Karena Bapak, kampung kami kembali punya masa depan…
Ketika Pak Presiden Jokowi mengangkat Menkominfo baru sekaligus wakilnya, yaitu Pak Budi Arie Setiadi dan Pak Nezar Patria, saya termasuk orang yang pesimistis. Apakah diangkatnya beliau berdua mampu menyelesaikan persoalan yang kami hadapi sebagai orang kampung?
Lebih jelasnya begini. Sudah bertahun-tahun, di berbagai desa mungkin hampir seluruh Indonesia, mengalami masa agak suram. Persoalannya adalah makin maraknya judi online yang merambah cepat ke desa-desa.

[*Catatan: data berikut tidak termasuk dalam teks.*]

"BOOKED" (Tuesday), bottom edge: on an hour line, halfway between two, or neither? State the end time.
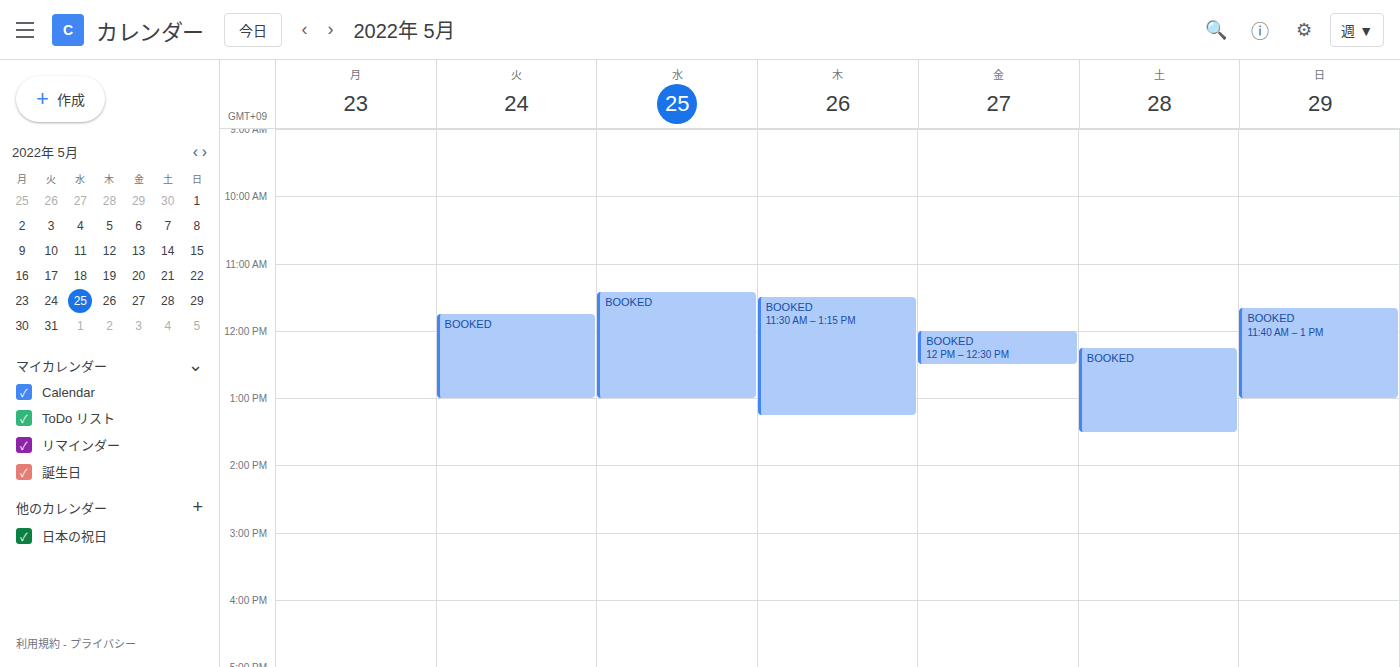
1:00 PM -- exactly on the 1 PM line."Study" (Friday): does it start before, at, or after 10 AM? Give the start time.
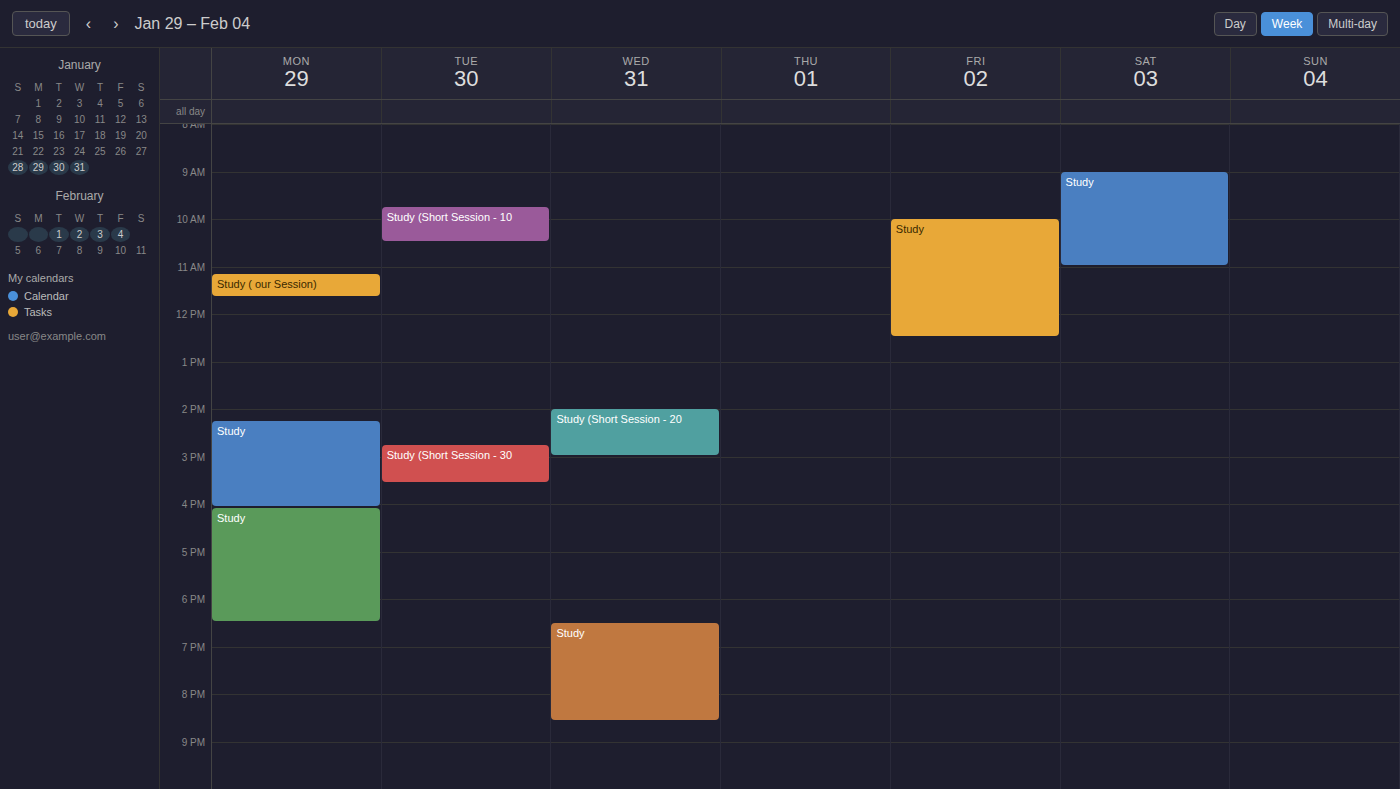
10:00 AM -- exactly at 10 AM, on the 10 AM line.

Sebagai seorang pendidik, saya merasa sangat gemas. Para tetua kampung, tokoh agama, sudah berkali-kali mencoba merapatkan hal ini dan meminta pertemuan dengan pihak aparat desa, aparat keamanan, dan aparat kecamatan. Tapi tak pernah menghasilkan apa-apa.
Perjudian justru makin marak. Kalau dulu hanya mereka yang sudah dewasa yang memainkannya, lambat laun mulai ke anak-anak remaja, bahkan ke kalangan ibu-ibu dan bapak-bapak tua.

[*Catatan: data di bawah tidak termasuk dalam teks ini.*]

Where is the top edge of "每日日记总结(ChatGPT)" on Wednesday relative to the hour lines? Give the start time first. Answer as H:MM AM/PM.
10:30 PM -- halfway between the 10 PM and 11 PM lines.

Anak-anak SMP dan SMA, pada main judi online. Itu mudah ditemukan di warung-warung kopi atau di pertigaan maupun perempatan jalan. Tanpa punya rasa takut bahwa mereka sedang melakukan perbuatan melanggar hukum.

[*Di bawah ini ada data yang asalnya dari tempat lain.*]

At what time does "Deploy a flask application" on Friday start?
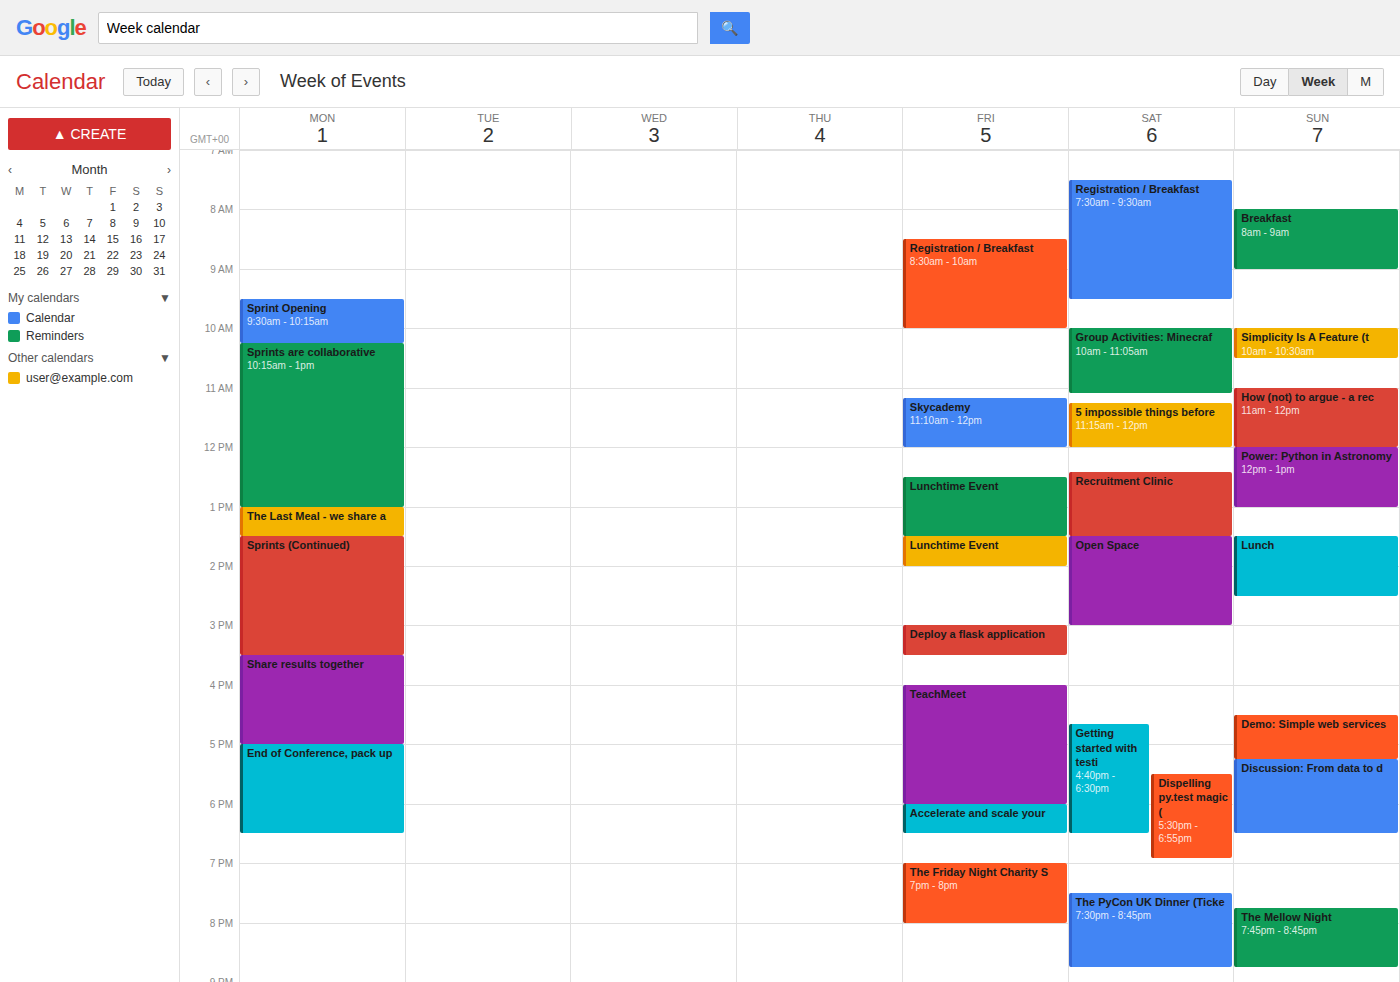
15:00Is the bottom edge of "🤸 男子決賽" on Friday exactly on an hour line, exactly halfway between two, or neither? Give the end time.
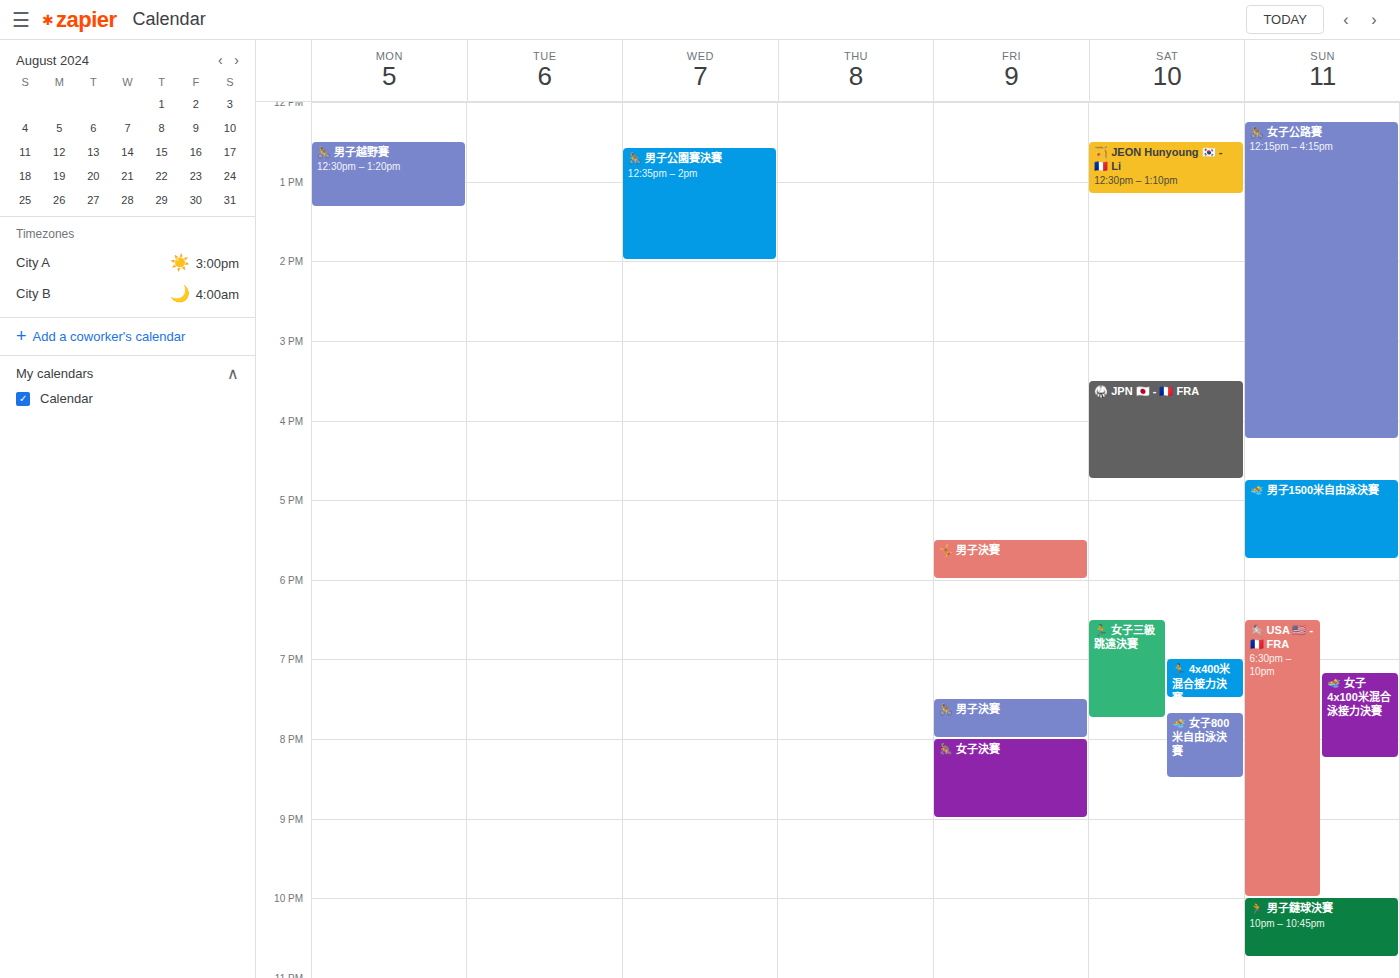
6:00 PM -- exactly on the 6 PM line.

Tidak lama kemudian, hal yang tragis pun terjadi. Ibu-ibu di pasar, ikut-ikutan bermain judi slot.
Saya bagikan pengalaman itu di berbagai pertemuan dengan para pendidik lain di satu kabupaten, ternyata fenomenanya sama. Saat saya mengikuti sebuah workshop di tingkat nasional, saya pun mendapati kisah yang sama. Di Jawa Tengah, hampir semua daerah marak. Eh ternyata di Jawa Timur juga. Di Jawa Barat juga. Di Kalimantan dan di Sumatera juga. Kalau begitu, saya menduga ini terjadi mungkin di hampir semua wilayah di Indonesia.
Sebagai pendidik, menurut saya ini punya beberapa lapis dimensi yang dirusak oleh perjudian online.
Pertama, lapis yang paling fundamental yakni mentalitas anak bangsa. Banyak masyarakat berpikir untuk bisa kaya dan mendapatkan uang, cukup dilakukan dengan aktivitas memencet-mencet hape, bermain judi online. Tidak ada istilah “berakit-rakit dahulu, berenang ke tepian”. Tidak ada istilah “No pain, no gain”. Seolah dengan duduk, diam, bermain judi online, mereka akan kaya-raya.
Kemudian lapis kedua adalah hancurnya waktu produktif. Anak-anak remaja, saatnya belajar. Ibu-ibu saatnya ikut pengajian, memasak, atau bekerja. Bapak-bapak saatnya serius mencari nafkah dan menekuni profesi mereka. Tapi waktu produktif itu lenyap karena yang ada di kepala mereka hanya: segera mencari tempat yang ada wifi-nya atau kalau punya paket data, segera bermain judi online.
Sedangkan lapis ketiga adalah menggerus keuangan keluarga. Uang yang mestinya untuk membeli beras, menabung, atau digunakan hal-hal lain yang berfaedah, terbuang percuma. Hilang lenyap ditelan layar monitor hape.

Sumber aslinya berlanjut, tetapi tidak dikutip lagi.